The NFLPA revealed the latest salvo Friday in its appeal of New England Patriots quarterback Tom Brady's four-game suspension. It argued first that Goodell violated the CBA by designating the discipline to executive vice president Troy Vincent. It then took a creative stab at its habitual attempt to impose a neutral party over Goodell's right to designate the appeal officer. (By calling Goodell as a witness in the hearing, the NFLPA argued, he must recuse himself as the arbitrator.)
Blah, blah, blah. This is a fight with no end. There are no winners, just incremental leaders. Albert Einstein had a word for people doing the same thing over and over and expecting different results. He called it insanity.
As we discussed this week, the NFL has fallen into an exasperating rut in resolving its conflicts. Some of it can be traced to the 2011 CBA negotiations, in which Goodell used substantial leverage to earn a lopsided victory that gave him wide latitude in setting player discipline. The ensuing fight, however, has not simply been about the NFLPA trying to claw back negotiating losses.
Recent history -- the 2012 New Orleans Saints bounty penalties, followed by Ray Rice and Adrian Peterson in 2014 -- have validated the union's litigious response. Goodell was found to have abused, mishandled and/or overstepped his wide boundaries.
Which brings us to Friday's chess moves. The details are slightly different, but the underlying theme has never changed. The appeal language sets up a case that seems increasingly likely to land in court.
Take a moment and think about that. Ultimately, the NFL will have to ask a federal judge -- someone who spends most of his or her time adjudicating real crime and genuine problems -- to decide what (if any) punishment is fair for a player who might have known that footballs could have been intentionally deflated (by a modest degree) to help him win a game. Its 301-page CBA, theoretically written to provide a blueprint for conflict resolution, is rendered inert.

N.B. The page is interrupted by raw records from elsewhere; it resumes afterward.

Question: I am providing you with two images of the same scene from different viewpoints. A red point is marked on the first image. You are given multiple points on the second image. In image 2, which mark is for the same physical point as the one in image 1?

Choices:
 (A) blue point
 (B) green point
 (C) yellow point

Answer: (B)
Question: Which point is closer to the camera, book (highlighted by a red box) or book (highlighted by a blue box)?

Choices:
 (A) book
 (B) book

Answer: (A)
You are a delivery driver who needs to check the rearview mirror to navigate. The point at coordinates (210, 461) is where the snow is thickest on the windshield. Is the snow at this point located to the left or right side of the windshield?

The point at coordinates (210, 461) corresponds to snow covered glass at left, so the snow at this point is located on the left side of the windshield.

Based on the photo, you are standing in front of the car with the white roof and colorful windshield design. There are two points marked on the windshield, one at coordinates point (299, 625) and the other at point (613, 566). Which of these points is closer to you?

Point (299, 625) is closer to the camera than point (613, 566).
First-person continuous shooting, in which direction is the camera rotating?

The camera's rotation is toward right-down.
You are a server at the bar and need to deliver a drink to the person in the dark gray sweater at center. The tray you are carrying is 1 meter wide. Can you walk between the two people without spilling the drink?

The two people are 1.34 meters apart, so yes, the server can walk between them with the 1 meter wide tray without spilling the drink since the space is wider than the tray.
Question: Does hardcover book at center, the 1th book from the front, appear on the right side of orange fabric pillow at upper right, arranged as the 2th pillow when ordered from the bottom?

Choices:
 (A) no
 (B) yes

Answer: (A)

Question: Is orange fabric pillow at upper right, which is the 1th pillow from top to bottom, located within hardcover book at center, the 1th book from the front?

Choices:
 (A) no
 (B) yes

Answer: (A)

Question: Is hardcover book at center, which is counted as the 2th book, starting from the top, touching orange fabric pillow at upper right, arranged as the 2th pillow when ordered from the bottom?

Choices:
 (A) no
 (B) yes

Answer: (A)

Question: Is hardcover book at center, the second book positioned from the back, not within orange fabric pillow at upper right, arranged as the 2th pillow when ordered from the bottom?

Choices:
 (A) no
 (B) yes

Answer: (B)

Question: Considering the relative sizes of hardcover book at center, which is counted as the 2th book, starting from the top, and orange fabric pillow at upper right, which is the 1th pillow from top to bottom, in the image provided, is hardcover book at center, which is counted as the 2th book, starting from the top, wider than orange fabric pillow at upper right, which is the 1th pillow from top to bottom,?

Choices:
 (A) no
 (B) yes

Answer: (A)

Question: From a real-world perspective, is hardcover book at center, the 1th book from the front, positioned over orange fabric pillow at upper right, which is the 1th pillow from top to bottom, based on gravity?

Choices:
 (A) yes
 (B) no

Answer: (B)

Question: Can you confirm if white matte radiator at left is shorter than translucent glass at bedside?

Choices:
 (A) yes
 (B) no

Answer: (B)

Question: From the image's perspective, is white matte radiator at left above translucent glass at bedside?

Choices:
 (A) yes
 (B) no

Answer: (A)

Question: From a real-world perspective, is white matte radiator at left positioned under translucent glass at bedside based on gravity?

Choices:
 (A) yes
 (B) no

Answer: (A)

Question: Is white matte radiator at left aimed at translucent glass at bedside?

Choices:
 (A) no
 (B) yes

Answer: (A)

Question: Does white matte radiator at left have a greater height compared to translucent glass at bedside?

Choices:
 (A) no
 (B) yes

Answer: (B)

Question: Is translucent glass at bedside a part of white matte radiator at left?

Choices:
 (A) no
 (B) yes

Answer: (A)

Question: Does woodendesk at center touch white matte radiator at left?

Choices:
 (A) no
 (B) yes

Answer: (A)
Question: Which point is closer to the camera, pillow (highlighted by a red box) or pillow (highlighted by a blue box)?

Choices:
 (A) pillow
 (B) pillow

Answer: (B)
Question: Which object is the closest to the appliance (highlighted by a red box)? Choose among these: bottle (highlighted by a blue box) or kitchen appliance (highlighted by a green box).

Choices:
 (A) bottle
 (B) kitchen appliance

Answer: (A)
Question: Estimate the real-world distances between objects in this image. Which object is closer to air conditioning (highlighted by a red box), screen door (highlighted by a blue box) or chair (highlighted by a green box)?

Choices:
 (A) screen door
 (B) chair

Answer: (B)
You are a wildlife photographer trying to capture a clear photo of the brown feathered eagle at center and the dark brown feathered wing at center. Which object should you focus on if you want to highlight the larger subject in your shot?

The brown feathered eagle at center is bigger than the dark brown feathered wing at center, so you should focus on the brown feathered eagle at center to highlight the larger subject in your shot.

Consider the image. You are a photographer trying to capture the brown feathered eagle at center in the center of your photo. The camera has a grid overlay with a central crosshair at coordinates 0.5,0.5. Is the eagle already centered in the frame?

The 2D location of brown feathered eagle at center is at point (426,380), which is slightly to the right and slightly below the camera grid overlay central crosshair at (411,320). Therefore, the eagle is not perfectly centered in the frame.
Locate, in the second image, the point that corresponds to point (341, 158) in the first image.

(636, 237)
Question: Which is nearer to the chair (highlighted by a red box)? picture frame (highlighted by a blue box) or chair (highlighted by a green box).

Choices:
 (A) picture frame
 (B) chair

This is what it has come to. The NFLPA feels compelled to protest not just the punishment itself, but the process and intent. The players don't like the power granted to Goodell in the CBA, and that's their tough luck. Beyond that, however, they don't trust that he will follow the stipulations he is bound by. And this week, at least one owner experienced a similar awakening. (See: Kraft, Robert.)
There are assuredly economic and legal reasons to continue this fight. But it's mostly an internal battle between faceless entities whose interests are varied. The rest of us see only lawlessness. We see chaos. We see insanity. And we wonder when, or if, it will end.